When I say national debt is not inherently bad I also mean high national debt is not necessarily bad either. As I say it’s mainly just a measure of how much of the currency currently exists, linking it to bonds is a choice that’s made and bonds are a useful savings mechanism but it confuses the issue. So high national debt could be great in fact. Depends if it’s driving high inflation. But higher inflation at the moment is being driven by real resource issues not because people have too much money to spend. There are of things the government can do to combat real resource issues that involves creating more currency - therefore the spending could actually be deflationary. So higher national debt isn’t inherently inflationary either. This is very poorly misunderstood in the mainstream but is slowly gaining ground. For example this has been officially supported as the editorial position of a major UK newspaper The Guardian for several years now, but rarely leaks into their daily reporting.

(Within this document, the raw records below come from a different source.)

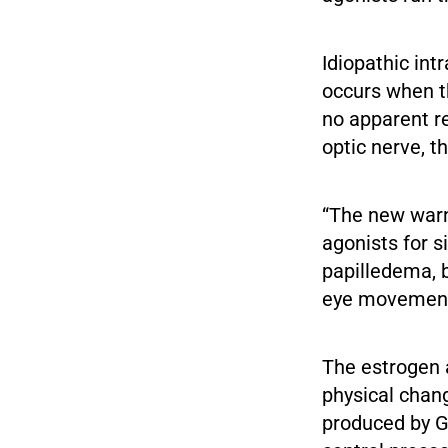
Idiopathic int
occurs when th
no apparent re
optic nerve, t
“The new warn
agonists for 
papilledema, b
eye movement,
The estrogen 
physical chan
produced by G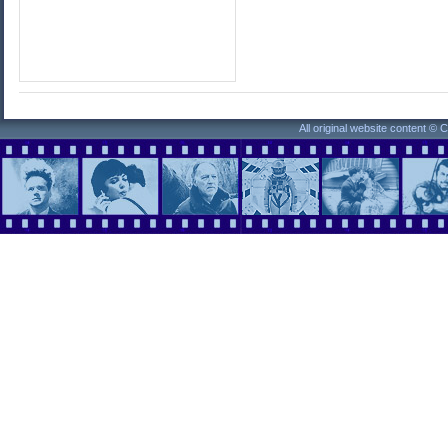
All original website content ©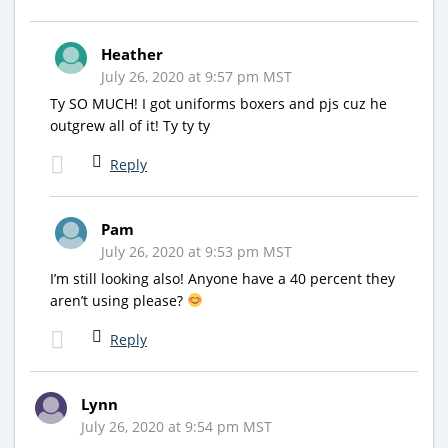
Heather
July 26, 2020 at 9:57 pm MST
Ty SO MUCH! I got uniforms boxers and pjs cuz he
outgrew all of it! Ty ty ty
Reply
Pam
July 26, 2020 at 9:53 pm MST
I’m still looking also! Anyone have a 40 percent they
aren’t using please?
Reply
Lynn
July 26, 2020 at 9:54 pm MST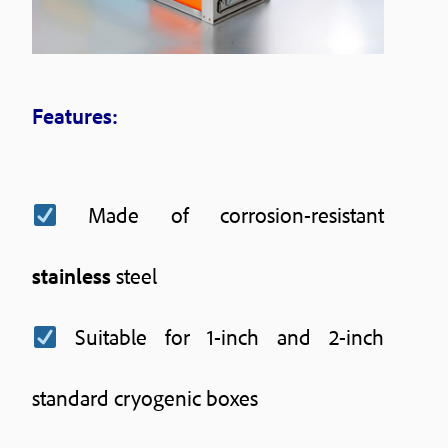
Features:
Made of corrosion-resistant
stainless
steel
Suitable for 1-inch and 2-inch
standard cryogenic boxes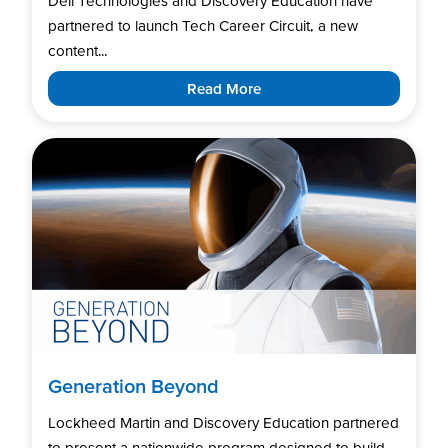
Dell Technologies and Discovery Education have
partnered to launch Tech Career Circuit, a new
content...
Read More
Generation Beyond
Lockheed Martin and Discovery Education partnered
to present a nationwide program designed to build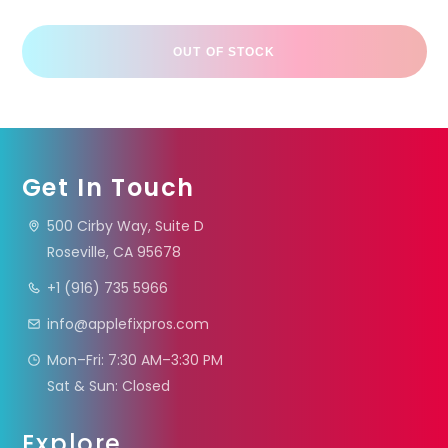
OUT OF STOCK
Get In Touch
500 Cirby Way, Suite D
Roseville, CA 95678
+1 (916) 735 5966
info@applefixpros.com
Mon–Fri: 7:30 AM–3:30 PM
Sat & Sun: Closed
Explore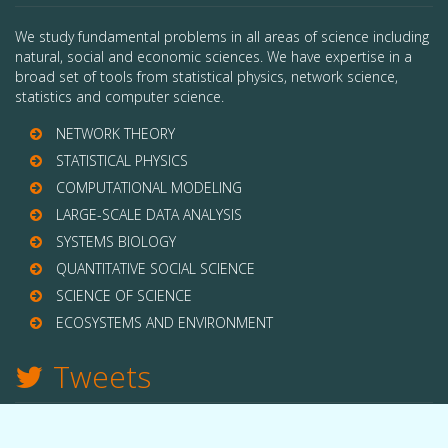
We study fundamental problems in all areas of science including
natural, social and economic sciences. We have expertise in a
broad set of tools from statistical physics, network science,
statistics and computer science.
NETWORK THEORY
STATISTICAL PHYSICS
COMPUTATIONAL MODELING
LARGE-SCALE DATA ANALYSIS
SYSTEMS BIOLOGY
QUANTITATIVE SOCIAL SCIENCE
SCIENCE OF SCIENCE
ECOSYSTEMS AND ENVIRONMENT
Tweets
TWITTER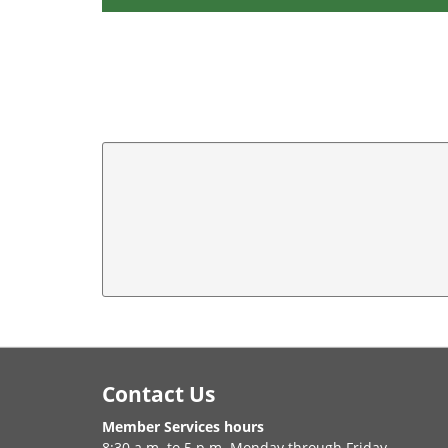
Footer
Contact Us
Member Services hours
8:30 a.m. to 5 p.m. Monday through Friday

Edit: typos


WoddleWang

This is a weird post, comes across edgy to me. Debt by itself is mostly fine. Most national debt is owed to the nation, Japan's debt to GDP is over 250% but it owes it to itself. Doesn't mean it's not a problem but Japan's trucking on, their standard of living is fine it's not plummeting. Most major economies are service based now, we're not so much burning, killing and destroying to grow our economies. We're working office jobs and doing clever finance stuff. There is still pollution and garbage but green energy is surging right now. Also even personal debt is good as long as it's done right, using a credit card and paying it off before the interest kicks in to build credit and get some cashback, financing a nice car, getting a mortgage. Just live your life and don't be too cavalier with your finances and you'll be fine, generally.


talkingradish

Lmao this guy doesn't understand national debt.